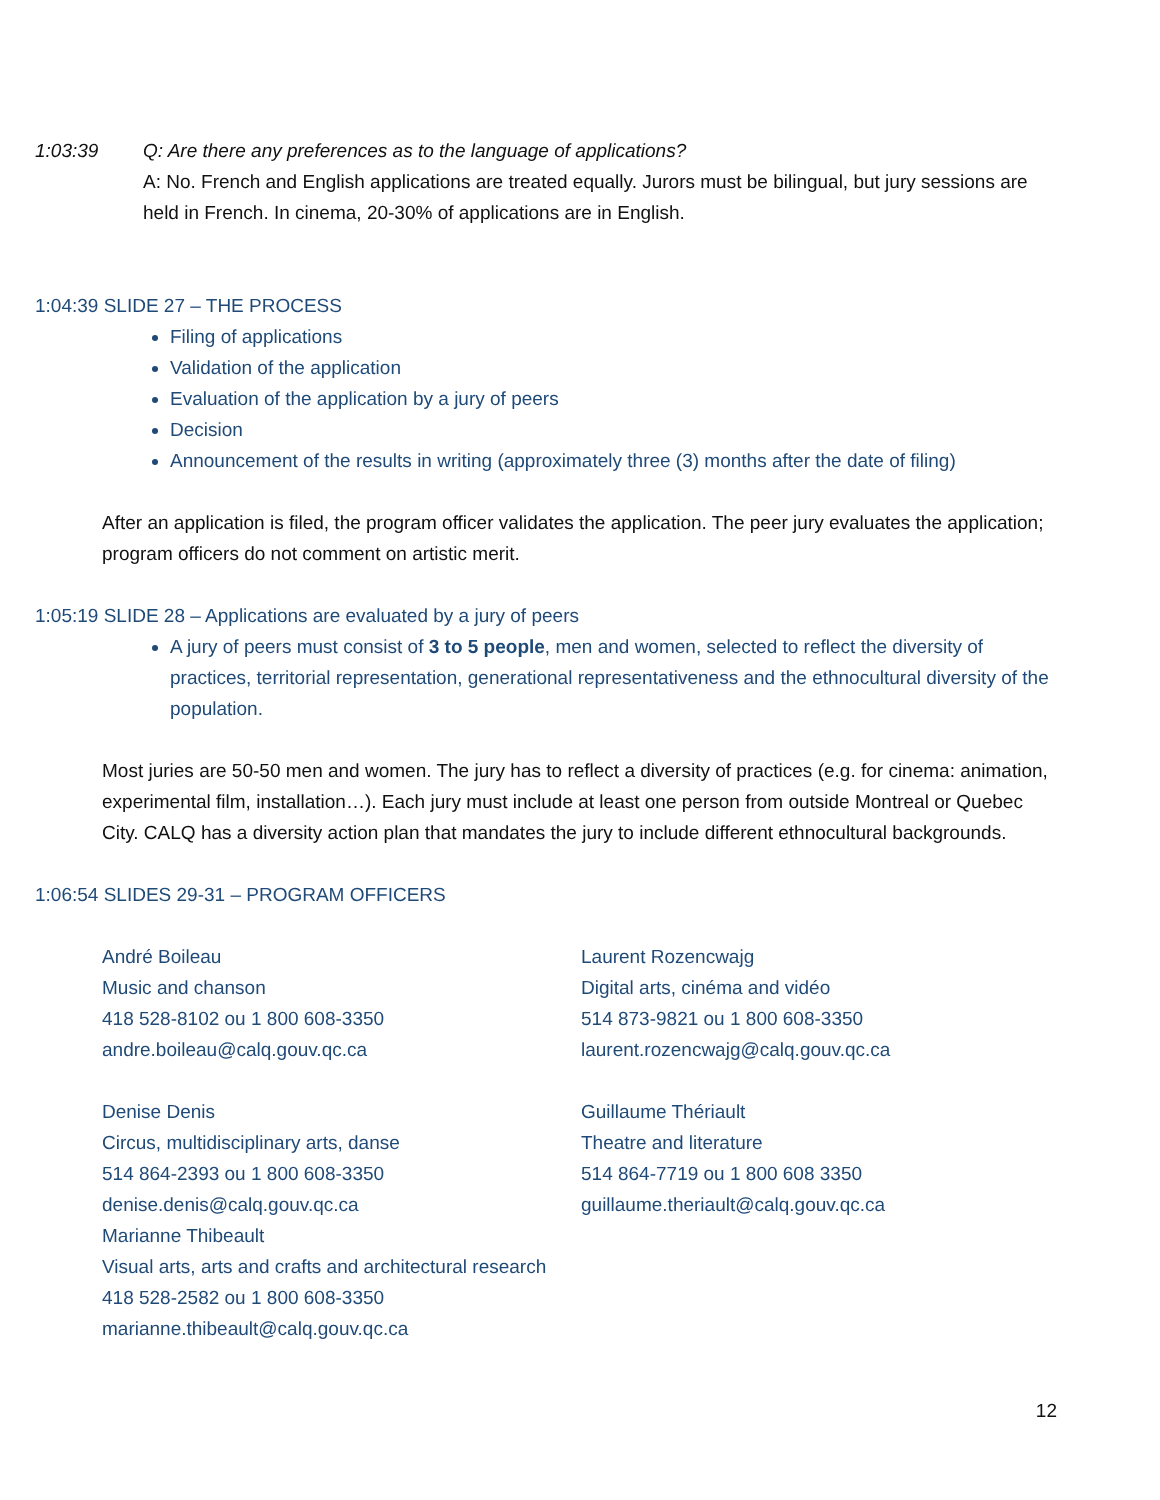1:03:39 Q: Are there any preferences as to the language of applications?
A: No. French and English applications are treated equally. Jurors must be bilingual, but jury sessions are held in French. In cinema, 20-30% of applications are in English.
1:04:39 SLIDE 27 – THE PROCESS
Filing of applications
Validation of the application
Evaluation of the application by a jury of peers
Decision
Announcement of the results in writing (approximately three (3) months after the date of filing)
After an application is filed, the program officer validates the application. The peer jury evaluates the application; program officers do not comment on artistic merit.
1:05:19 SLIDE 28 – Applications are evaluated by a jury of peers
A jury of peers must consist of 3 to 5 people, men and women, selected to reflect the diversity of practices, territorial representation, generational representativeness and the ethnocultural diversity of the population.
Most juries are 50-50 men and women. The jury has to reflect a diversity of practices (e.g. for cinema: animation, experimental film, installation…). Each jury must include at least one person from outside Montreal or Quebec City. CALQ has a diversity action plan that mandates the jury to include different ethnocultural backgrounds.
1:06:54 SLIDES 29-31 – PROGRAM OFFICERS
André Boileau
Music and chanson
418 528-8102 ou 1 800 608-3350
andre.boileau@calq.gouv.qc.ca
Denise Denis
Circus, multidisciplinary arts, danse
514 864-2393 ou 1 800 608-3350
denise.denis@calq.gouv.qc.ca
Marianne Thibeault
Visual arts, arts and crafts and architectural research
418 528-2582 ou 1 800 608-3350
marianne.thibeault@calq.gouv.qc.ca
Laurent Rozencwajg
Digital arts, cinéma and vidéo
514 873-9821 ou 1 800 608-3350
laurent.rozencwajg@calq.gouv.qc.ca
Guillaume Thériault
Theatre and literature
514 864-7719 ou 1 800 608 3350
guillaume.theriault@calq.gouv.qc.ca
12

◆ TASK GOAL
Your copy should match the listing exactly, apart from the pictures it leaves out.

◆ TASK OUTPUT
1:03:39 Q: Are there any preferences as to the language of applications?
A: No. French and English applications are treated equally. Jurors must be bilingual, but jury sessions are held in French. In cinema, 20-30% of applications are in English.
1:04:39 SLIDE 27 – THE PROCESS
Filing of applications
Validation of the application
Evaluation of the application by a jury of peers
Decision
Announcement of the results in writing (approximately three (3) months after the date of filing)
After an application is filed, the program officer validates the application. The peer jury evaluates the application; program officers do not comment on artistic merit.
1:05:19 SLIDE 28 – Applications are evaluated by a jury of peers
A jury of peers must consist of 3 to 5 people, men and women, selected to reflect the diversity of practices, territorial representation, generational representativeness and the ethnocultural diversity of the population.
Most juries are 50-50 men and women. The jury has to reflect a diversity of practices (e.g. for cinema: animation, experimental film, installation…). Each jury must include at least one person from outside Montreal or Quebec City. CALQ has a diversity action plan that mandates the jury to include different ethnocultural backgrounds.
1:06:54 SLIDES 29-31 – PROGRAM OFFICERS
André Boileau
Music and chanson
418 528-8102 ou 1 800 608-3350
andre.boileau@calq.gouv.qc.ca
Denise Denis
Circus, multidisciplinary arts, danse
514 864-2393 ou 1 800 608-3350
denise.denis@calq.gouv.qc.ca
Marianne Thibeault
Visual arts, arts and crafts and architectural research
418 528-2582 ou 1 800 608-3350
marianne.thibeault@calq.gouv.qc.ca
Laurent Rozencwajg
Digital arts, cinéma and vidéo
514 873-9821 ou 1 800 608-3350
laurent.rozencwajg@calq.gouv.qc.ca
Guillaume Thériault
Theatre and literature
514 864-7719 ou 1 800 608 3350
guillaume.theriault@calq.gouv.qc.ca
12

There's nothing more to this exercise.